## [TEXT]
◆ ◆ ◆

The Paradox of Madonna’s Gun-Control Music Video

A graphic depiction of violence has served mostly to offend survivors of such violence.

Madonna performs at the 2019 Pride Island concert during New York City Pride in New York City.
Unforced errors and clumsy attempts at creating conversation have complicated what could be a triumphant chapter for Madonna. (Jeenah Moon / Reuters)

Madonna has presented herself as a fierce warrior against gun violence lately, and the result largely has been offensive to people who’ve survived gun violence. Last week, she released a music video that depicted a massacre at a discotheque, and Patience Carter, who lived through the shooting at Pulse nightclub in Orlando, Florida, tweeted, “I applaud the attempt, but I am truly disturbed.” Brandon Wolf, a survivor of the same event, said, “Appreciate the message, but please remember that there are people behind the prop you’re using.” Emma González, a prominent advocate among the Parkland, Florida, school-shooting survivors, took a few days to collect her thoughts, and then announced this: “Madonna’s new video for her song #GodControl was fucked up, it was horrible.”

It’s particularly striking to see González object. “I Rise,” the final song on Madonna’s new album, Madame X, opens with a sample of González speaking at a rally following the 2018 Marjory Stoneman Douglas High School shooting. González’s words on that song—“Us kids don’t know what we’re talking about. That we’re too young to understand how the government works. We call B.S.”—are delivered in a sharp, arresting yell, which cuts a contrast with the rather generic empowerment fare that then unfurls. “Died a thousand times, managed to survive, I can’t break down now,” Madonna sings over slow-clacking drums and semi-poignant violins.

There’s been praise for “God Control” from gun-control advocates as well—March for Our Lives thanked Madonna for “using your platform”—but the generally mixed response is typical of the strange spot that the Queen of Pop finds herself in 14 albums into her career. Though patchy throughout, Madame X has a claim as the most adventuresome, politically bold work in her catalog. But unforced errors and clumsy attempts at creating conversation have complicated what could be a triumphant chapter for her. Her insistence on communicating often in the crudest, most blunt terms have proved a distraction, yet again.

“God Control,” the third track on Madame X, runs more than six minutes long and feels like a few songs in one. To open, Madonna sing-mumbles sadly about the state of the nation: “I think we understand why people get a gun / I think I understand why we all give up.” A children’s choir cuts in, magisterially delivering the not-so-subtle pun of the title: “We lost God control.” Then the track transmutes into a schmaltzy, irresistible take on Philadelphia soul, evoking polyester pants and cocaine spoons. “It’s a hustle,” Madonna pants amid generally zany verses about “a new democracy.” It’s hard to say what exactly is going on, but it’s likely a camp commentary on the way people can dance in the face of crisis. Moreover, the song is catchy and amusing. It works.

◆ ◆ ◆

Extend the article on Madonna's gun-control music video past its last paragraph.

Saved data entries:
◆ ◆ ◆

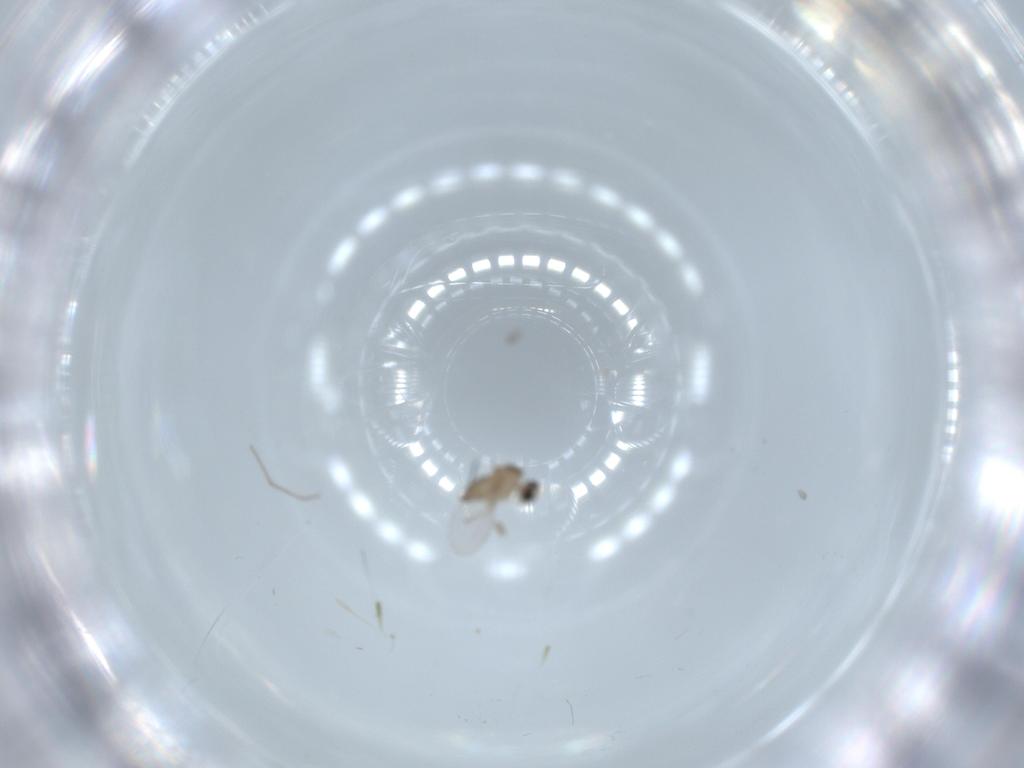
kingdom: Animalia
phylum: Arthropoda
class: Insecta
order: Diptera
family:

◆ ◆ ◆

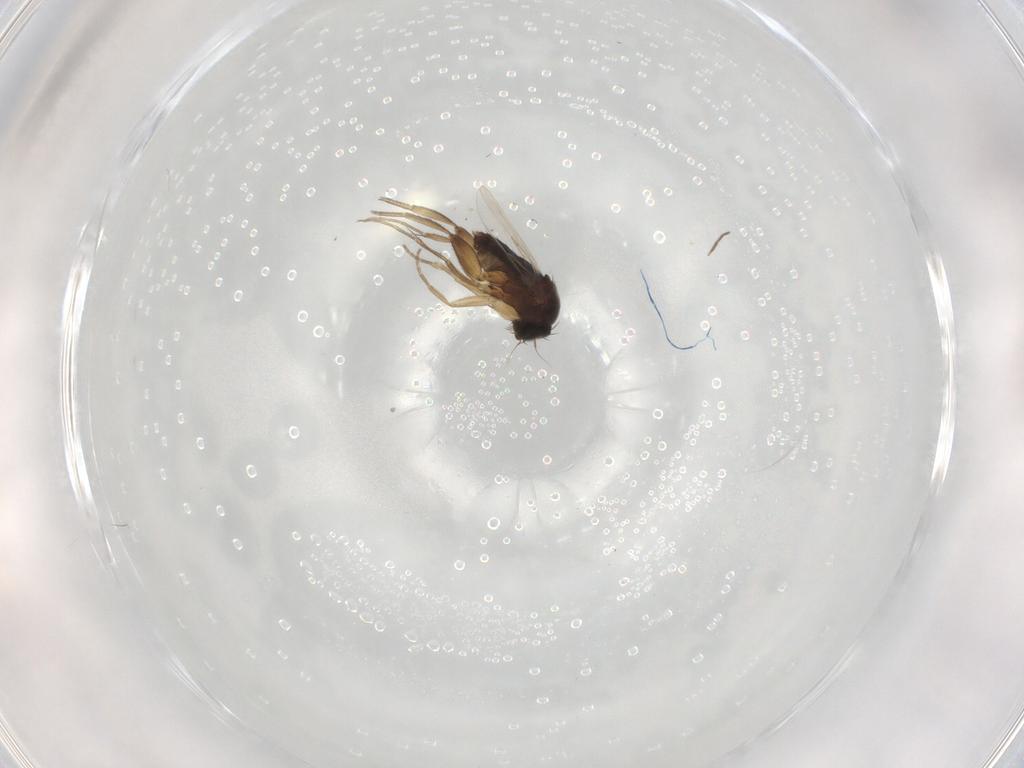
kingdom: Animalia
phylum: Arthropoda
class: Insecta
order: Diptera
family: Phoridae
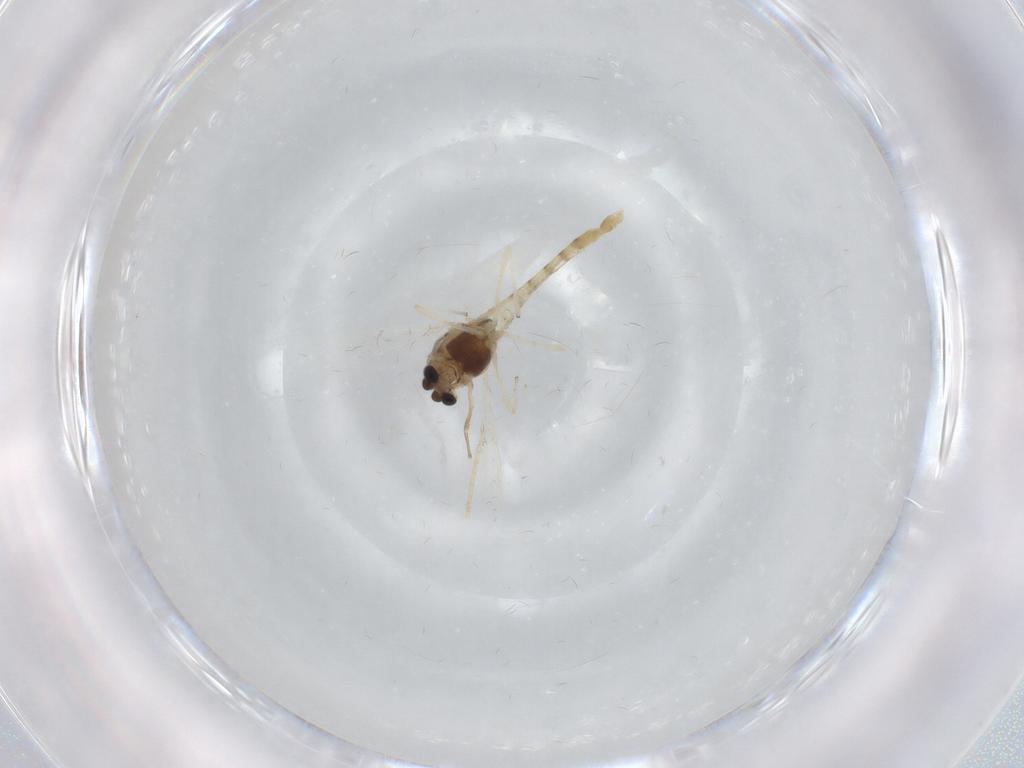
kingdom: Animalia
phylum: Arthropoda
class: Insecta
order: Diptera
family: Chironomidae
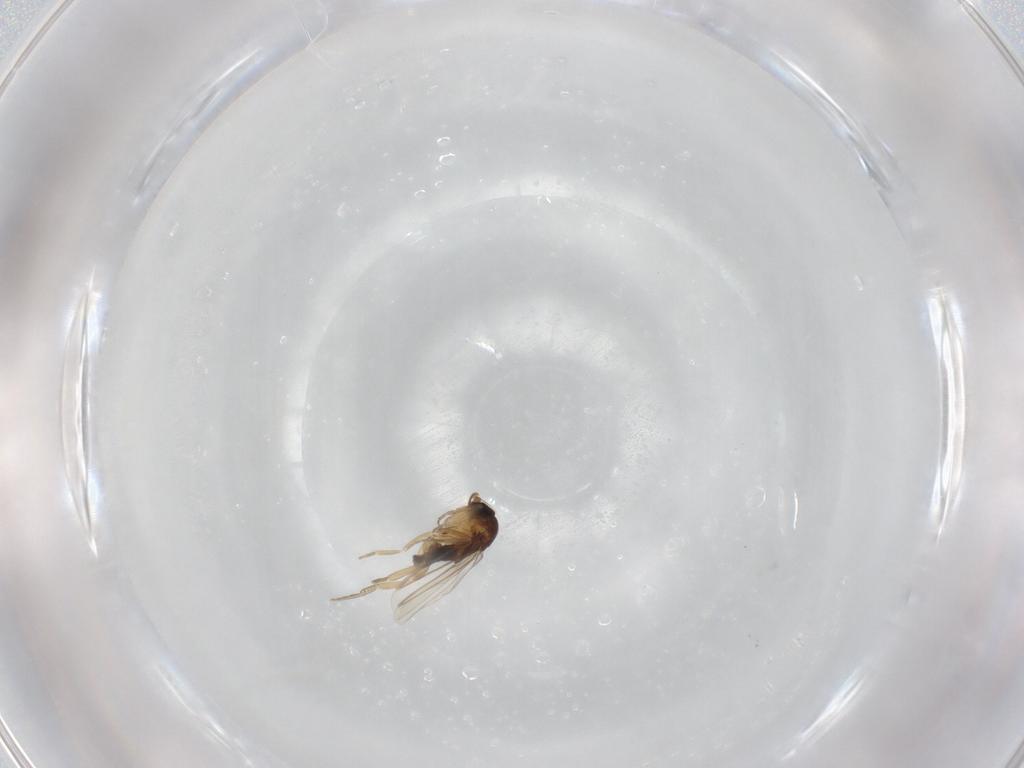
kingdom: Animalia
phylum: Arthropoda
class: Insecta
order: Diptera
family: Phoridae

◆ ◆ ◆

## [TASK RESULT]
The video takes any of the song’s ambiguity and subtext, and lights it up in dynamite. The director Jonas Åkerlund cuts between scenes of Madonna typing the lyrics on a typewriter and scenes of a flamboyant disco party being shot up by someone with an assault weapon. The video moves backwards in time, from the height of the massacre to the portion earlier in the night when Madonna’s character was at the club dancing. The pop-pop-pop of the gun is horrifyingly loud and mixed over the music. At her typewriter, as she hears the news of the shooting, Madame X cries. Text at the end of the video delivers stats on gun violence and calls for firearms control.

Madonna argues that the video is disturbing on purpose, as it’s a “wake-up call,” per her lyrical refrain. “This is really happening,” she told People. “This is what it looks like. Does it make you feel bad? Good, ’cause then maybe you will do something about it.” But it’s clear by now that the people whom the video made “feel bad” have been doing things about it. Survivors of shootings who have, in fact, rallied for gun control say they feel used as props. Their critique is sensible enough. It’s not as though gun violence has gone undepicted in our mayhem-packed pop culture. It’s not like tragedies such as Pulse and Parkland haven’t been galvanizing shocks in their own right. The “God Control” clip stylizes trauma and amplifies it, but it doesn’t push the conversation anywhere new. People unsympathetic to Madonna’s cause are not likely to be moved; people sympathetic to her cause are left feeling drained.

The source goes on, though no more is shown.